The animation of GOES-R IFR Probabilities over north-central Arizona shows the development of relatively high probabilities as the night progresses, an evolution that is consistent with the formation of radiation fog.  However, there are no surface observations routinely taken in the region to verify the presence of IFR conditions, or even clouds.  How much credence should be given to such a field?

GOES-R IFR Probabilities from GOES-West (upper left), Suomi-NPP Day/Night band imagery (upper right), Surface observations (lower left), GOES-West color-enhanced window channel (lower right), times as indicated.

A serendipitous Suomi-NPP overpass shows a region of clouds neatly outlined by the GOES-W IFR probabilities. Although the Day/Night band cannot give ceiling heights or visibilities (that is, it cannot alone determine if IFR conditions are occurring), it does show the presence of low clouds.

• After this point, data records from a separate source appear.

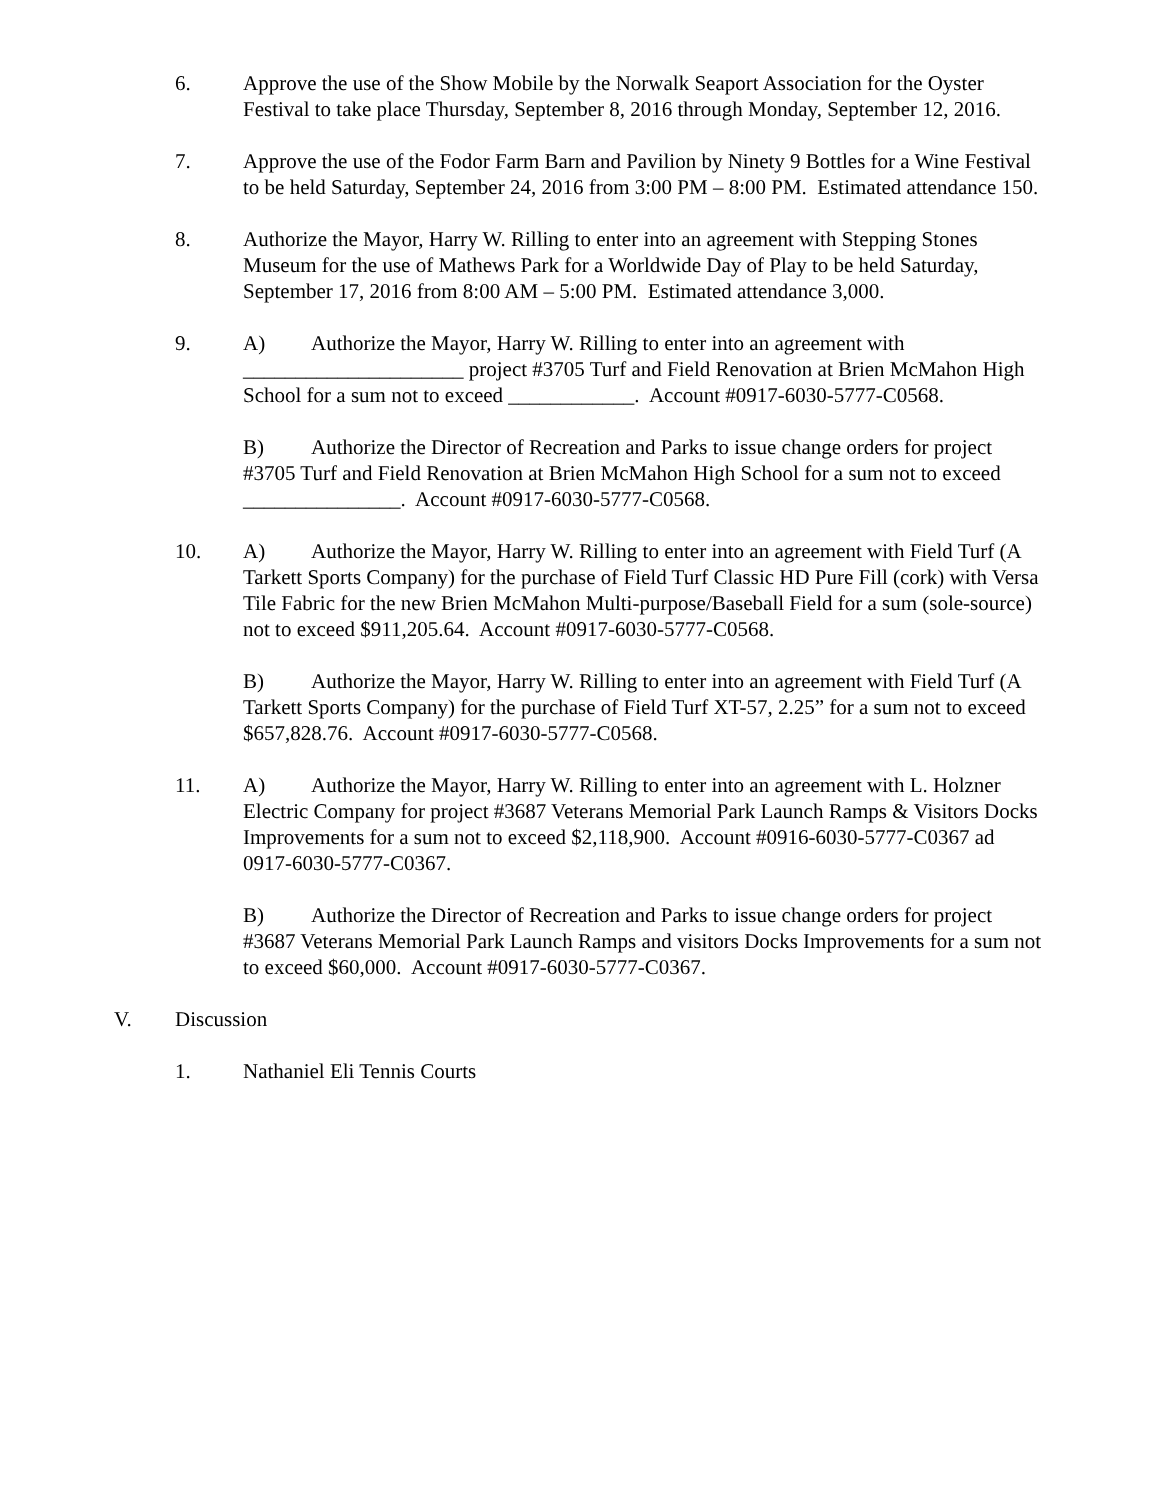6. Approve the use of the Show Mobile by the Norwalk Seaport Association for the Oyster Festival to take place Thursday, September 8, 2016 through Monday, September 12, 2016.
7. Approve the use of the Fodor Farm Barn and Pavilion by Ninety 9 Bottles for a Wine Festival to be held Saturday, September 24, 2016 from 3:00 PM – 8:00 PM. Estimated attendance 150.
8. Authorize the Mayor, Harry W. Rilling to enter into an agreement with Stepping Stones Museum for the use of Mathews Park for a Worldwide Day of Play to be held Saturday, September 17, 2016 from 8:00 AM – 5:00 PM. Estimated attendance 3,000.
9. A) Authorize the Mayor, Harry W. Rilling to enter into an agreement with _____________________ project #3705 Turf and Field Renovation at Brien McMahon High School for a sum not to exceed ____________. Account #0917-6030-5777-C0568.
B) Authorize the Director of Recreation and Parks to issue change orders for project #3705 Turf and Field Renovation at Brien McMahon High School for a sum not to exceed _______________. Account #0917-6030-5777-C0568.
10. A) Authorize the Mayor, Harry W. Rilling to enter into an agreement with Field Turf (A Tarkett Sports Company) for the purchase of Field Turf Classic HD Pure Fill (cork) with Versa Tile Fabric for the new Brien McMahon Multi-purpose/Baseball Field for a sum (sole-source) not to exceed $911,205.64. Account #0917-6030-5777-C0568.
B) Authorize the Mayor, Harry W. Rilling to enter into an agreement with Field Turf (A Tarkett Sports Company) for the purchase of Field Turf XT-57, 2.25” for a sum not to exceed $657,828.76. Account #0917-6030-5777-C0568.
11. A) Authorize the Mayor, Harry W. Rilling to enter into an agreement with L. Holzner Electric Company for project #3687 Veterans Memorial Park Launch Ramps & Visitors Docks Improvements for a sum not to exceed $2,118,900. Account #0916-6030-5777-C0367 ad 0917-6030-5777-C0367.
B) Authorize the Director of Recreation and Parks to issue change orders for project #3687 Veterans Memorial Park Launch Ramps and visitors Docks Improvements for a sum not to exceed $60,000. Account #0917-6030-5777-C0367.
V. Discussion
1. Nathaniel Eli Tennis Courts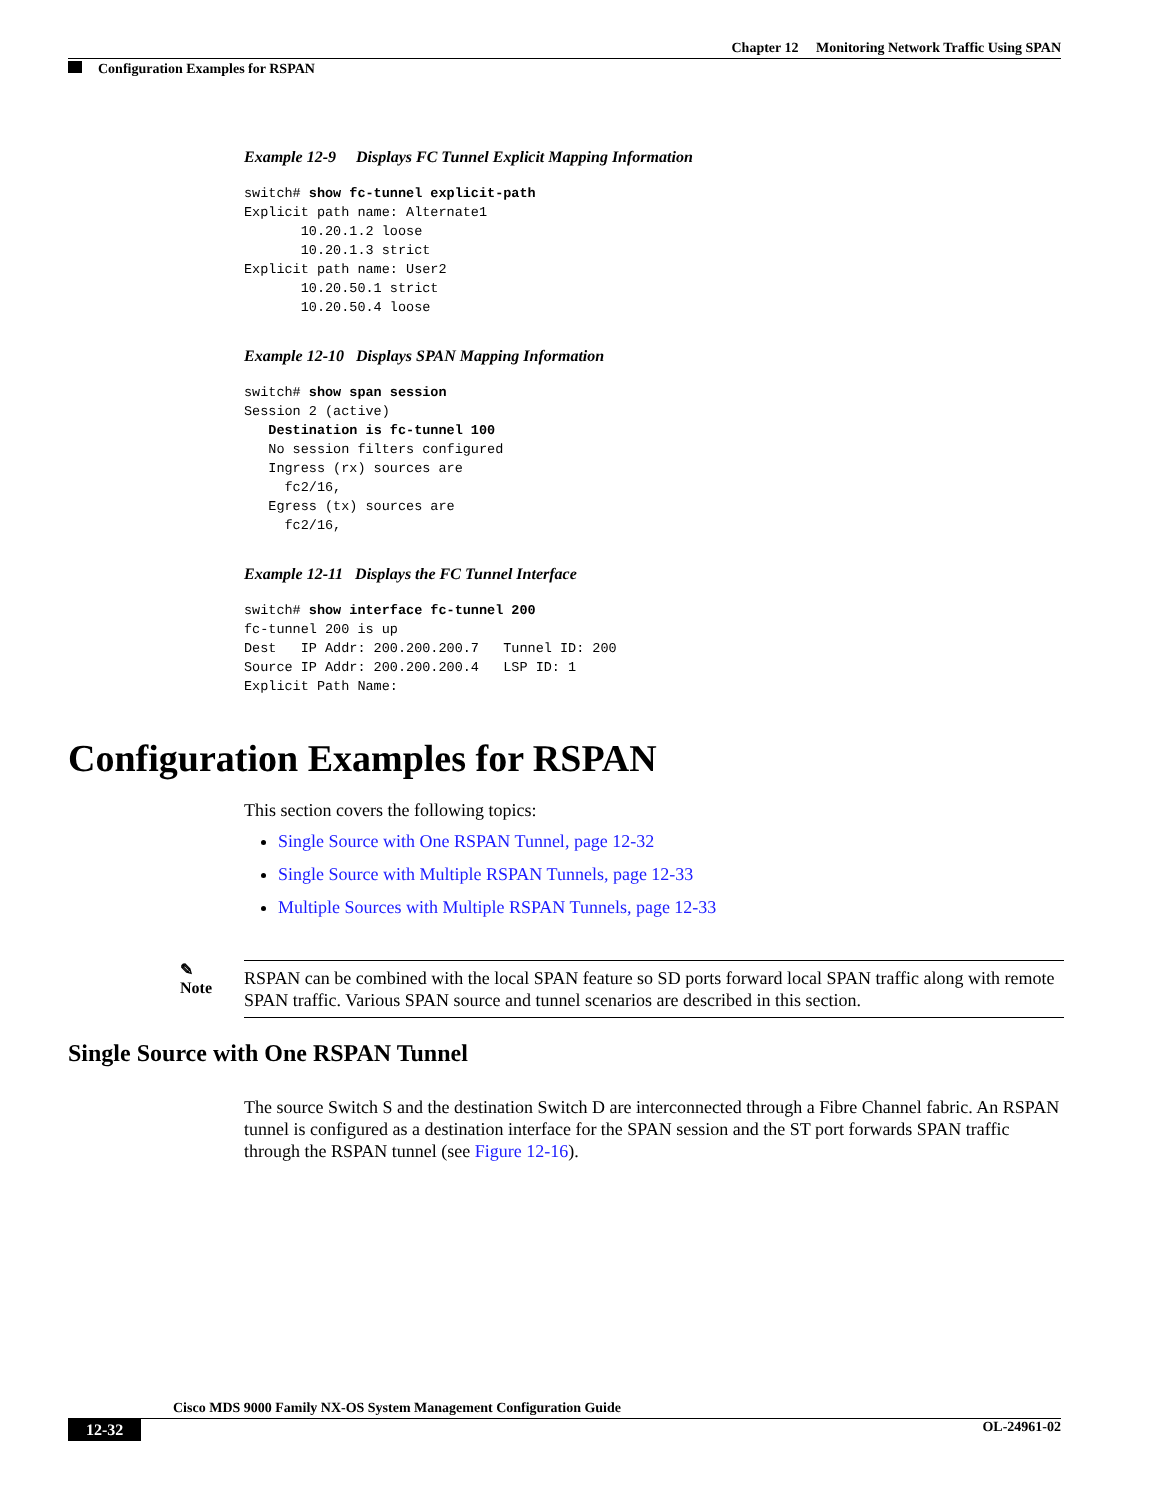Chapter 12 Monitoring Network Traffic Using SPAN
Configuration Examples for RSPAN
Example 12-9 Displays FC Tunnel Explicit Mapping Information
switch# show fc-tunnel explicit-path
Explicit path name: Alternate1
       10.20.1.2 loose
       10.20.1.3 strict
Explicit path name: User2
       10.20.50.1 strict
       10.20.50.4 loose
Example 12-10 Displays SPAN Mapping Information
switch# show span session
Session 2 (active)
   Destination is fc-tunnel 100
   No session filters configured
   Ingress (rx) sources are
     fc2/16,
   Egress (tx) sources are
     fc2/16,
Example 12-11 Displays the FC Tunnel Interface
switch# show interface fc-tunnel 200
fc-tunnel 200 is up
Dest   IP Addr: 200.200.200.7   Tunnel ID: 200
Source IP Addr: 200.200.200.4   LSP ID: 1
Explicit Path Name:
Configuration Examples for RSPAN
This section covers the following topics:
Single Source with One RSPAN Tunnel, page 12-32
Single Source with Multiple RSPAN Tunnels, page 12-33
Multiple Sources with Multiple RSPAN Tunnels, page 12-33
✎
Note
RSPAN can be combined with the local SPAN feature so SD ports forward local SPAN traffic along with remote SPAN traffic. Various SPAN source and tunnel scenarios are described in this section.
Single Source with One RSPAN Tunnel
The source Switch S and the destination Switch D are interconnected through a Fibre Channel fabric. An RSPAN tunnel is configured as a destination interface for the SPAN session and the ST port forwards SPAN traffic through the RSPAN tunnel (see Figure 12-16).
Cisco MDS 9000 Family NX-OS System Management Configuration Guide
12-32 OL-24961-02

An earlier Suomi/NPP overpass over the eastern United States overflew a second developing region of enhanced IFR probabilities, over the piedmont from North Carolina southwestward into South Carolina (below).  The city lights of the Carolinas make it more difficult to detect cloud edges, although evidence of one does exist between Camden SC (KCDN) and Fairfield CO Airport (KFDW).  This is a also a region where IFR probabilities quickly drop from high values (near KCDN, where there is fog with 100-foot ceilings) to low (near KFDW, which reports clear skies).

GOES-R IFR Probabilities from GOES-East (upper left), Suomi-NPP Day/Night band imagery (upper right), Surface observations (lower left), GOES-West color-enhanced window channel (lower right), times as indicated.